Krankheitsbild

Einführung

Dieter Gränicher, Filmemacher

Wir alle kennen seelische Verstimmungen, Unwohlsein, Durchhänger und Trauer. In der Umgangssprache sagt man schnell einmal, ich bin "depro". Doch die Krankheit Depression hat qualitativ eine andere Dimension, die mit dem alltäglichen Auf und Ab nur begrenzt vergleichbar ist. Betroffene sind in einem hohen Ausmass von Antriebslosigkeit, Freudlosigkeit, Interesselosigkeit, Hoffnungslosigkeit, Mangel an Selbstvertrauen, Schuldgefühlen, einem Gefühl der inneren Leere, Ängsten, Schlafstörungen und zuweilen von Wahnvorstellungen betroffen. "Ich kann nicht mehr wollen", ist ein zentraler Satz für depressiv leidende Menschen.

Es ist beeindruckend zu sehen, wie Betroffene manchmal lange Zeit verzweifelt gegen ihre depressiven Gefühle ankämpfen, sich in massiven Selbstvorwürfen noch zusätzlich belasten, um schliesslich trotzdem vor der Krankheit "kapitulieren" zu müssen.

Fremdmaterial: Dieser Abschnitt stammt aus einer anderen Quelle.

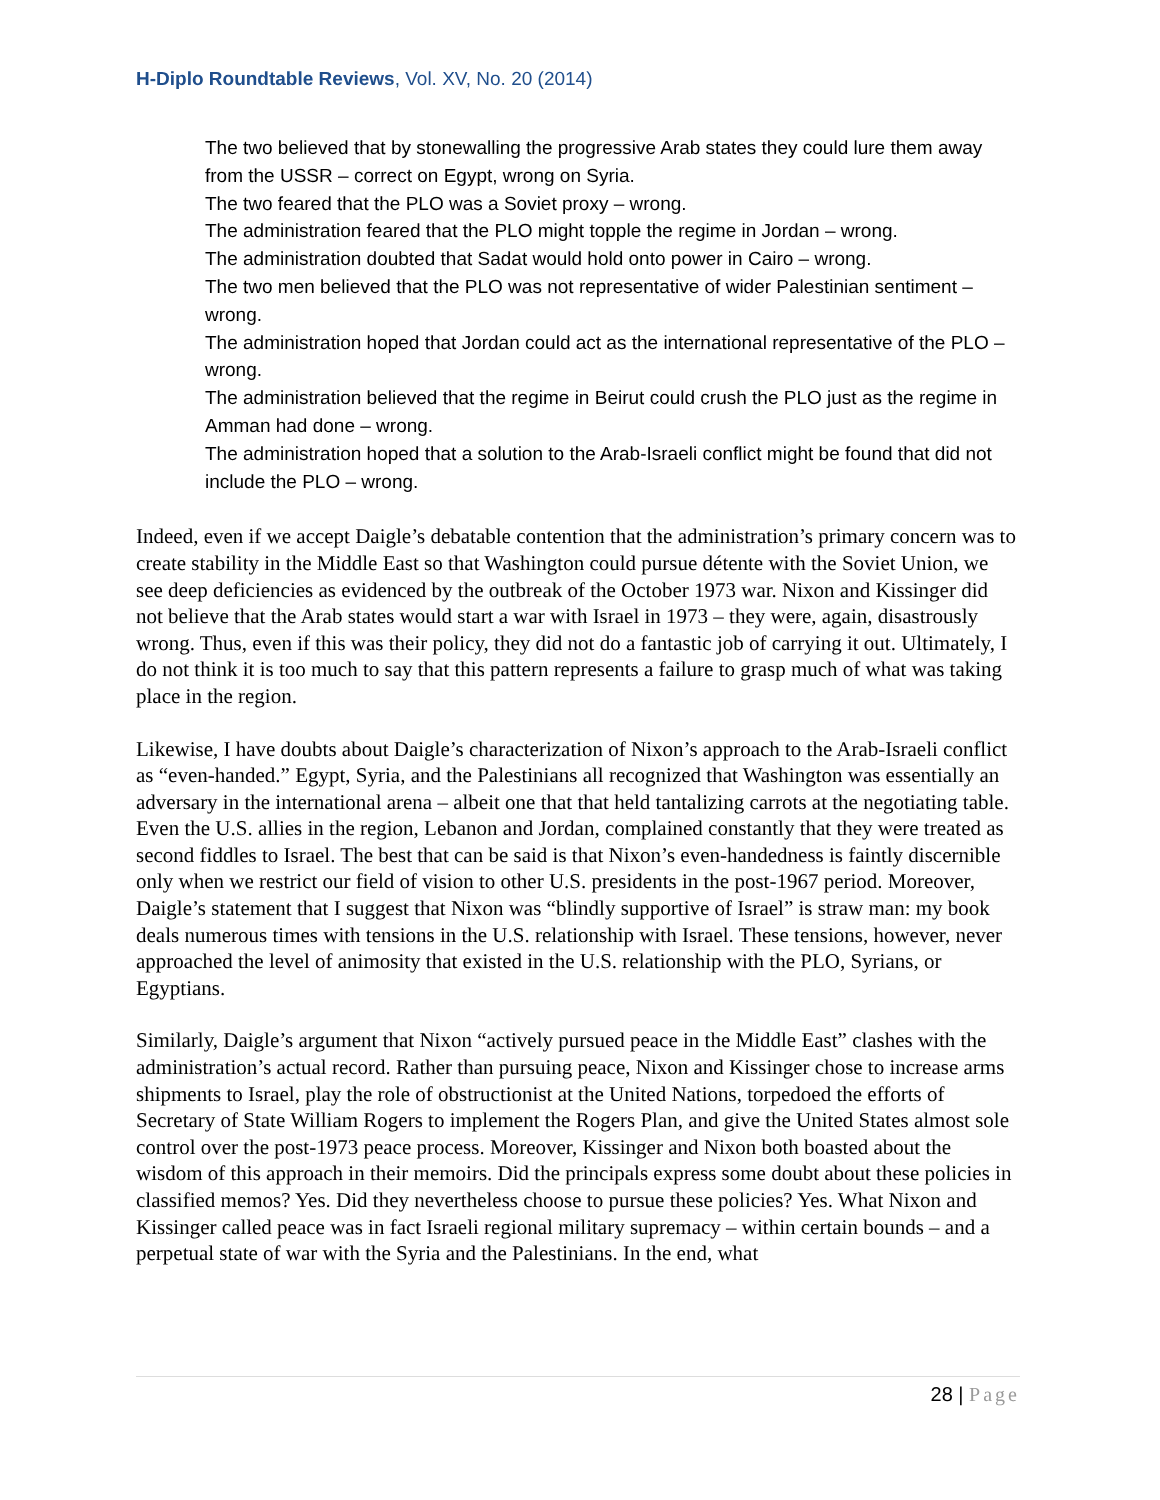H-Diplo Roundtable Reviews, Vol. XV, No. 20 (2014)
The two believed that by stonewalling the progressive Arab states they could lure them away from the USSR – correct on Egypt, wrong on Syria.
The two feared that the PLO was a Soviet proxy – wrong.
The administration feared that the PLO might topple the regime in Jordan – wrong.
The administration doubted that Sadat would hold onto power in Cairo – wrong.
The two men believed that the PLO was not representative of wider Palestinian sentiment – wrong.
The administration hoped that Jordan could act as the international representative of the PLO – wrong.
The administration believed that the regime in Beirut could crush the PLO just as the regime in Amman had done – wrong.
The administration hoped that a solution to the Arab-Israeli conflict might be found that did not include the PLO – wrong.
Indeed, even if we accept Daigle’s debatable contention that the administration’s primary concern was to create stability in the Middle East so that Washington could pursue détente with the Soviet Union, we see deep deficiencies as evidenced by the outbreak of the October 1973 war. Nixon and Kissinger did not believe that the Arab states would start a war with Israel in 1973 – they were, again, disastrously wrong. Thus, even if this was their policy, they did not do a fantastic job of carrying it out. Ultimately, I do not think it is too much to say that this pattern represents a failure to grasp much of what was taking place in the region.
Likewise, I have doubts about Daigle’s characterization of Nixon’s approach to the Arab-Israeli conflict as “even-handed.” Egypt, Syria, and the Palestinians all recognized that Washington was essentially an adversary in the international arena – albeit one that that held tantalizing carrots at the negotiating table. Even the U.S. allies in the region, Lebanon and Jordan, complained constantly that they were treated as second fiddles to Israel. The best that can be said is that Nixon’s even-handedness is faintly discernible only when we restrict our field of vision to other U.S. presidents in the post-1967 period. Moreover, Daigle’s statement that I suggest that Nixon was “blindly supportive of Israel” is straw man: my book deals numerous times with tensions in the U.S. relationship with Israel. These tensions, however, never approached the level of animosity that existed in the U.S. relationship with the PLO, Syrians, or Egyptians.
Similarly, Daigle’s argument that Nixon “actively pursued peace in the Middle East” clashes with the administration’s actual record. Rather than pursuing peace, Nixon and Kissinger chose to increase arms shipments to Israel, play the role of obstructionist at the United Nations, torpedoed the efforts of Secretary of State William Rogers to implement the Rogers Plan, and give the United States almost sole control over the post-1973 peace process. Moreover, Kissinger and Nixon both boasted about the wisdom of this approach in their memoirs. Did the principals express some doubt about these policies in classified memos? Yes. Did they nevertheless choose to pursue these policies? Yes. What Nixon and Kissinger called peace was in fact Israeli regional military supremacy – within certain bounds – and a perpetual state of war with the Syria and the Palestinians. In the end, what
28 | Page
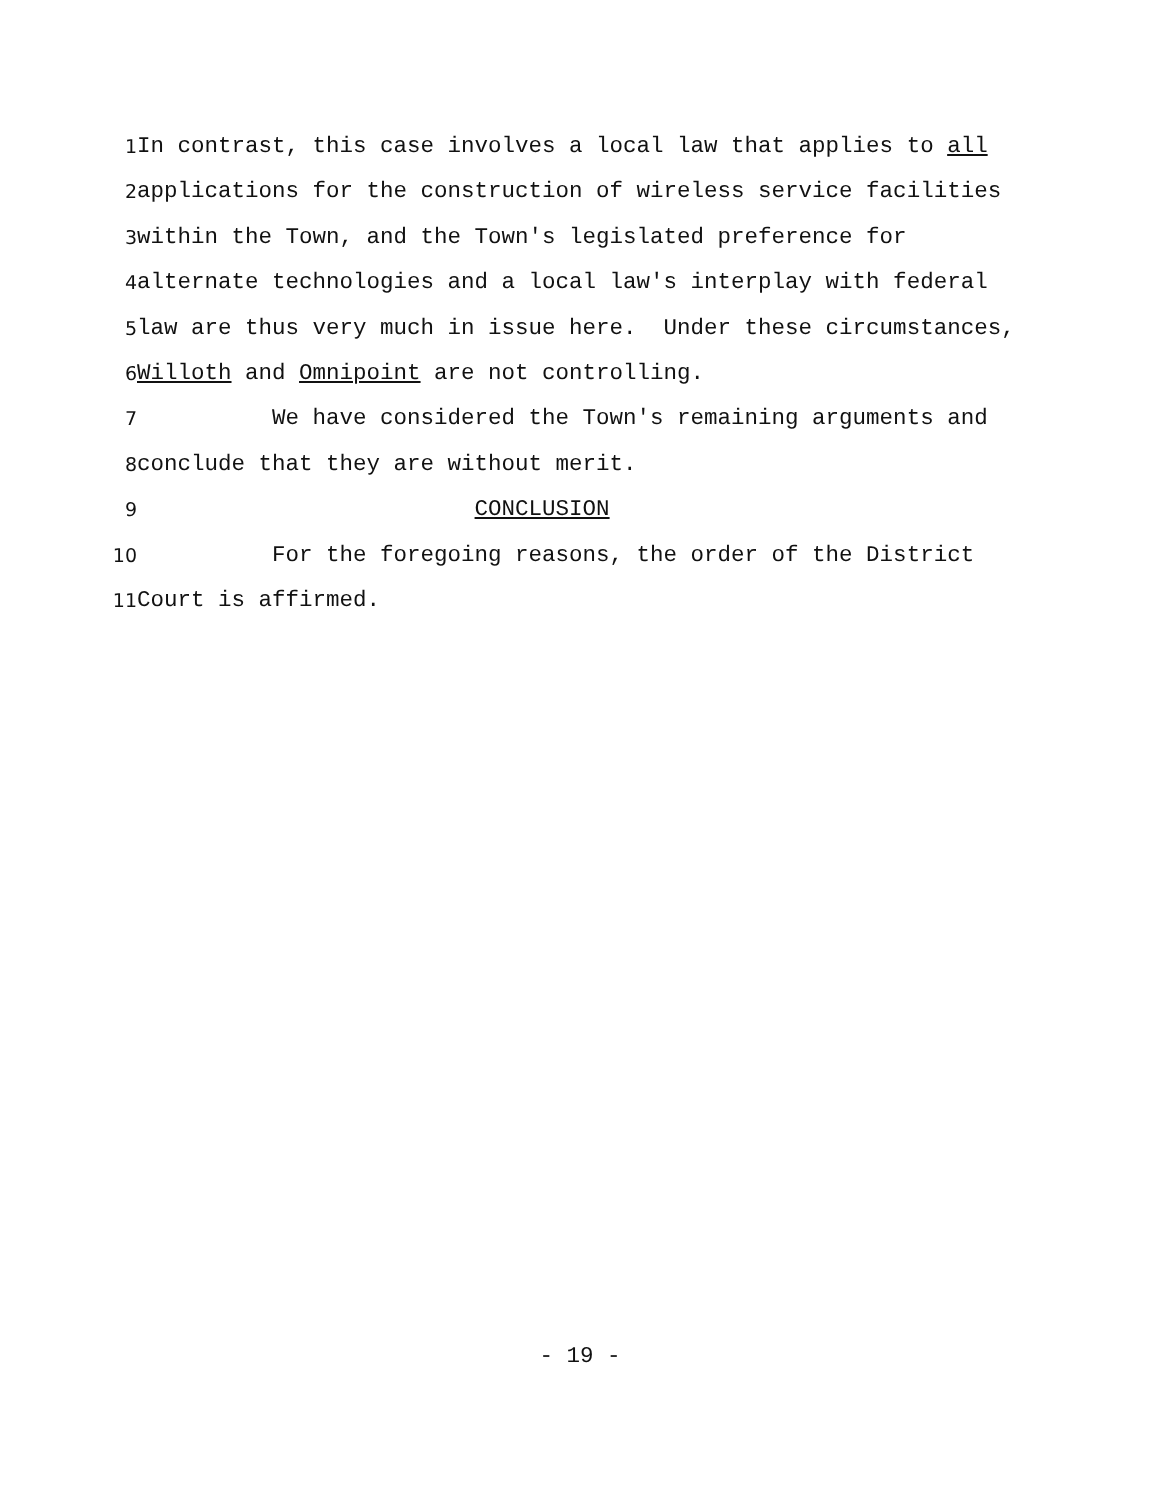1
In contrast, this case involves a local law that applies to all
2
applications for the construction of wireless service facilities
3
within the Town, and the Town's legislated preference for
4
alternate technologies and a local law's interplay with federal
5
law are thus very much in issue here. Under these circumstances,
6
Willoth and Omnipoint are not controlling.
7
We have considered the Town's remaining arguments and
8
conclude that they are without merit.
9
CONCLUSION
10
For the foregoing reasons, the order of the District
11
Court is affirmed.
- 19 -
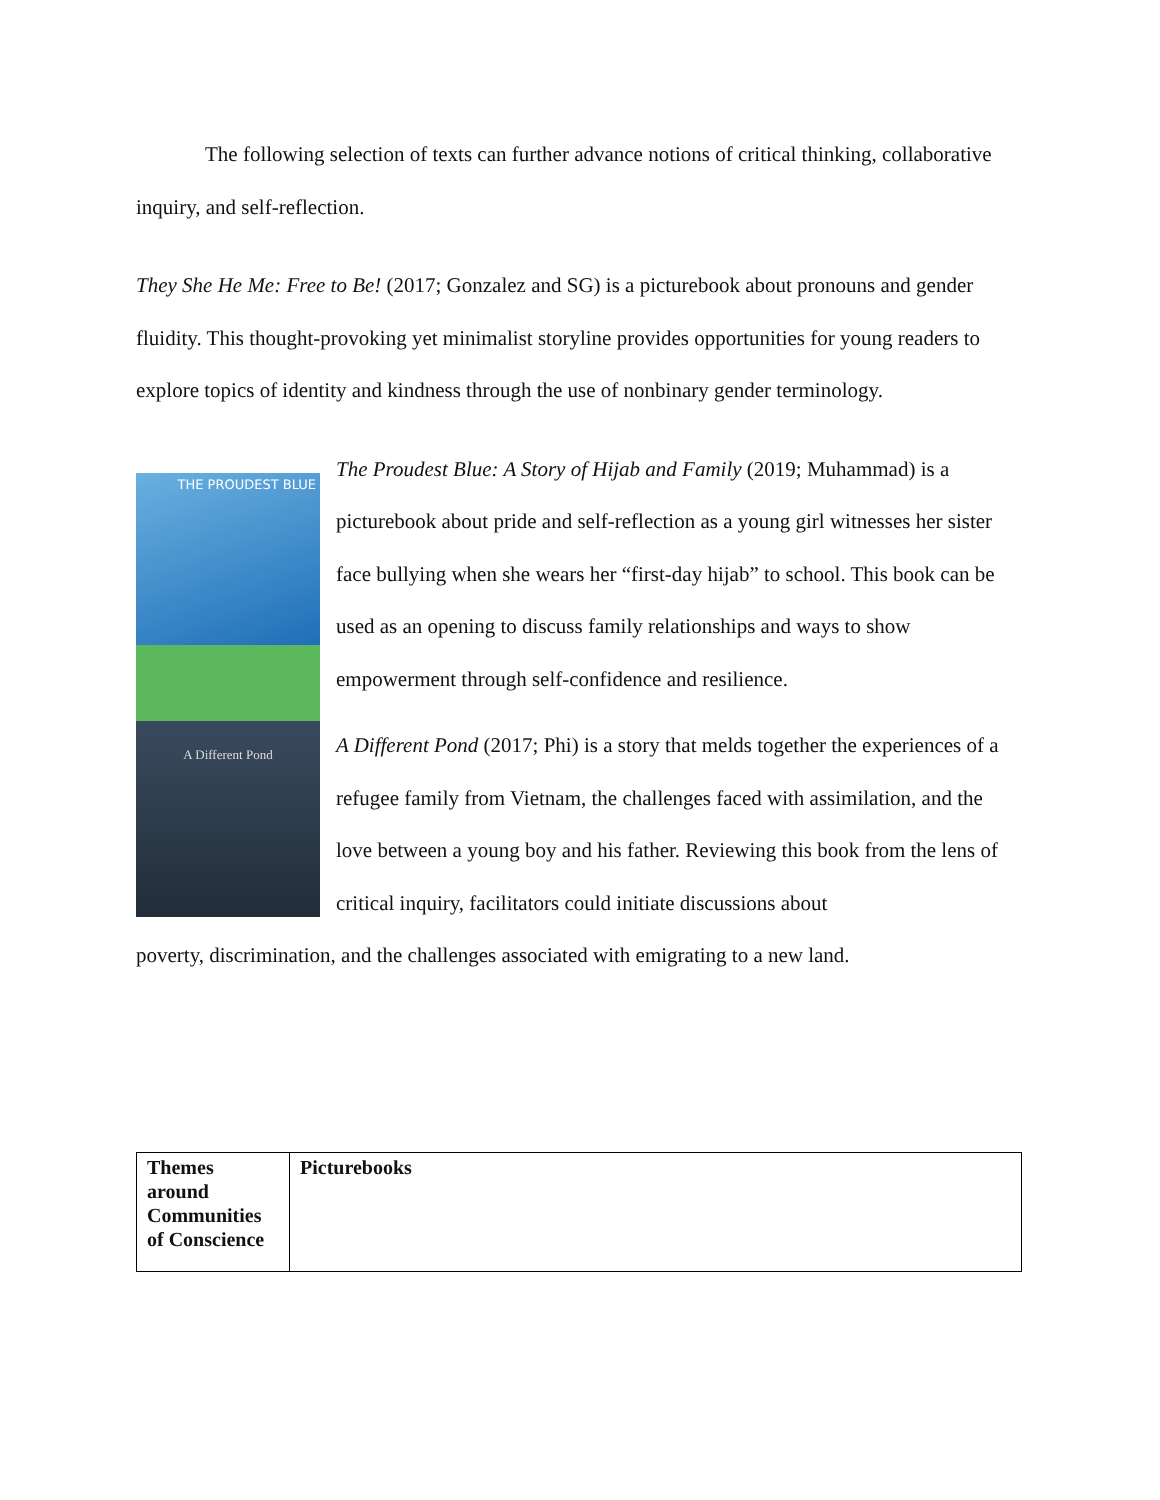The following selection of texts can further advance notions of critical thinking, collaborative inquiry, and self-reflection.
They She He Me: Free to Be! (2017; Gonzalez and SG) is a picturebook about pronouns and gender fluidity. This thought-provoking yet minimalist storyline provides opportunities for young readers to explore topics of identity and kindness through the use of nonbinary gender terminology.
THE PROUDEST BLUE
A Different Pond
The Proudest Blue: A Story of Hijab and Family (2019; Muhammad) is a picturebook about pride and self-reflection as a young girl witnesses her sister face bullying when she wears her “first-day hijab” to school. This book can be used as an opening to discuss family relationships and ways to show empowerment through self-confidence and resilience.
A Different Pond (2017; Phi) is a story that melds together the experiences of a refugee family from Vietnam, the challenges faced with assimilation, and the love between a young boy and his father. Reviewing this book from the lens of critical inquiry, facilitators could initiate discussions about
poverty, discrimination, and the challenges associated with emigrating to a new land.
| Themes around Communities of Conscience | Picturebooks |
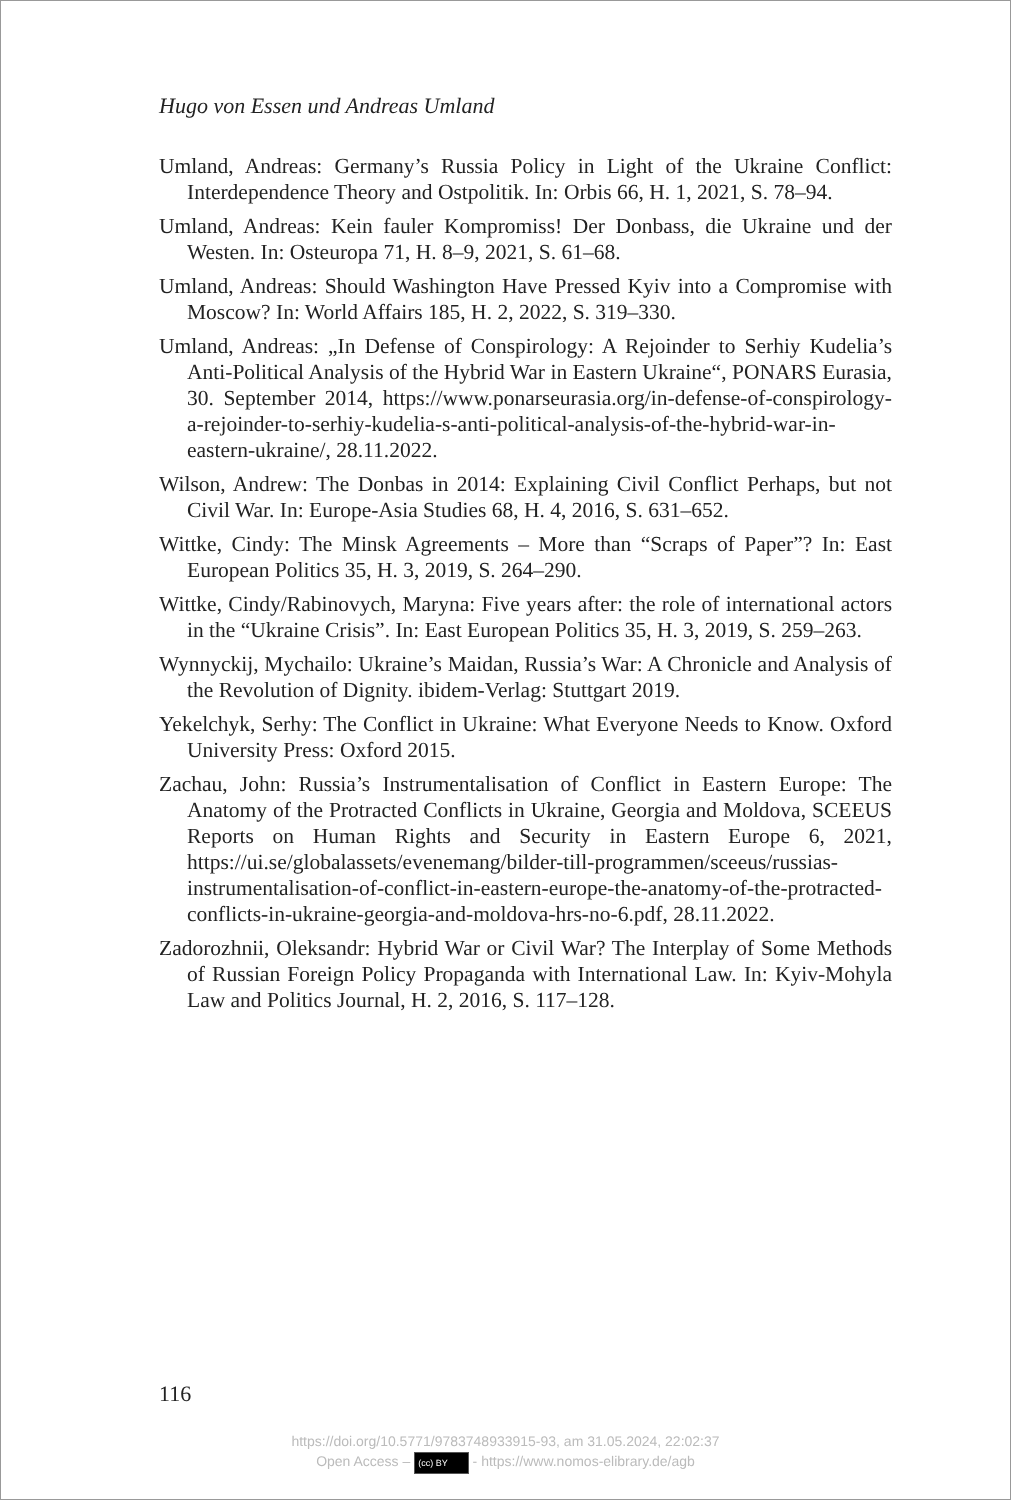Hugo von Essen und Andreas Umland
Umland, Andreas: Germany’s Russia Policy in Light of the Ukraine Conflict: Interdependence Theory and Ostpolitik. In: Orbis 66, H. 1, 2021, S. 78–94.
Umland, Andreas: Kein fauler Kompromiss! Der Donbass, die Ukraine und der Westen. In: Osteuropa 71, H. 8–9, 2021, S. 61–68.
Umland, Andreas: Should Washington Have Pressed Kyiv into a Compromise with Moscow? In: World Affairs 185, H. 2, 2022, S. 319–330.
Umland, Andreas: „In Defense of Conspirology: A Rejoinder to Serhiy Kudelia’s Anti-Political Analysis of the Hybrid War in Eastern Ukraine“, PONARS Eurasia, 30. September 2014, https://www.ponarseurasia.org/in-defense-of-conspirology-a-rejoinder-to-serhiy-kudelia-s-anti-political-analysis-of-the-hybrid-war-in-eastern-ukraine/, 28.11.2022.
Wilson, Andrew: The Donbas in 2014: Explaining Civil Conflict Perhaps, but not Civil War. In: Europe-Asia Studies 68, H. 4, 2016, S. 631–652.
Wittke, Cindy: The Minsk Agreements – More than “Scraps of Paper”? In: East European Politics 35, H. 3, 2019, S. 264–290.
Wittke, Cindy/Rabinovych, Maryna: Five years after: the role of international actors in the “Ukraine Crisis”. In: East European Politics 35, H. 3, 2019, S. 259–263.
Wynnyckij, Mychailo: Ukraine’s Maidan, Russia’s War: A Chronicle and Analysis of the Revolution of Dignity. ibidem-Verlag: Stuttgart 2019.
Yekelchyk, Serhy: The Conflict in Ukraine: What Everyone Needs to Know. Oxford University Press: Oxford 2015.
Zachau, John: Russia’s Instrumentalisation of Conflict in Eastern Europe: The Anatomy of the Protracted Conflicts in Ukraine, Georgia and Moldova, SCEEUS Reports on Human Rights and Security in Eastern Europe 6, 2021, https://ui.se/globalassets/evenemang/bilder-till-programmen/sceeus/russias-instrumentalisation-of-conflict-in-eastern-europe-the-anatomy-of-the-protracted-conflicts-in-ukraine-georgia-and-moldova-hrs-no-6.pdf, 28.11.2022.
Zadorozhnii, Oleksandr: Hybrid War or Civil War? The Interplay of Some Methods of Russian Foreign Policy Propaganda with International Law. In: Kyiv-Mohyla Law and Politics Journal, H. 2, 2016, S. 117–128.
116
https://doi.org/10.5771/9783748933915-93, am 31.05.2024, 22:02:37
Open Access – (cc) BY - https://www.nomos-elibrary.de/agb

Häufig führt erst ein Klinikeintritt dazu, dass dieses seelische Leiden als Krankheit und nicht als persönliches Versagen wahrgenommen wird. Betroffene brauchen tatkräftige Hilfe von aussen und sind häufig gezwungen, sich aus dem Berufs- und Alltagsleben zurückzuziehen.

Diagnose und Behandlung erweisen sich oft als schwierig. Es kann lange dauern, bis eine adäquate Behandlungsmethode gefunden wird, da depressive Erscheinungsformen eine Unzahl von Ausprägungen haben. Bei jedem Menschen äussern sie sich anders; eine Behandlung, auf die eine Person gut anspricht, kann bei einer anderen wirkungslos sein. Häufig bietet die medikamentöse Therapie mit Psychopharmaka (Antidepressiva) erst wieder die Möglichkeit, aus dem Stillstand aufzutauchen und das eigene Leben aktiver angehen zu können. Psychotherapien und weitere Behandlungsformen sind ebenso wichtig und tragen dazu bei, den Alltag wieder strukturieren, bewältigen und das Depressive besser verstehen zu können.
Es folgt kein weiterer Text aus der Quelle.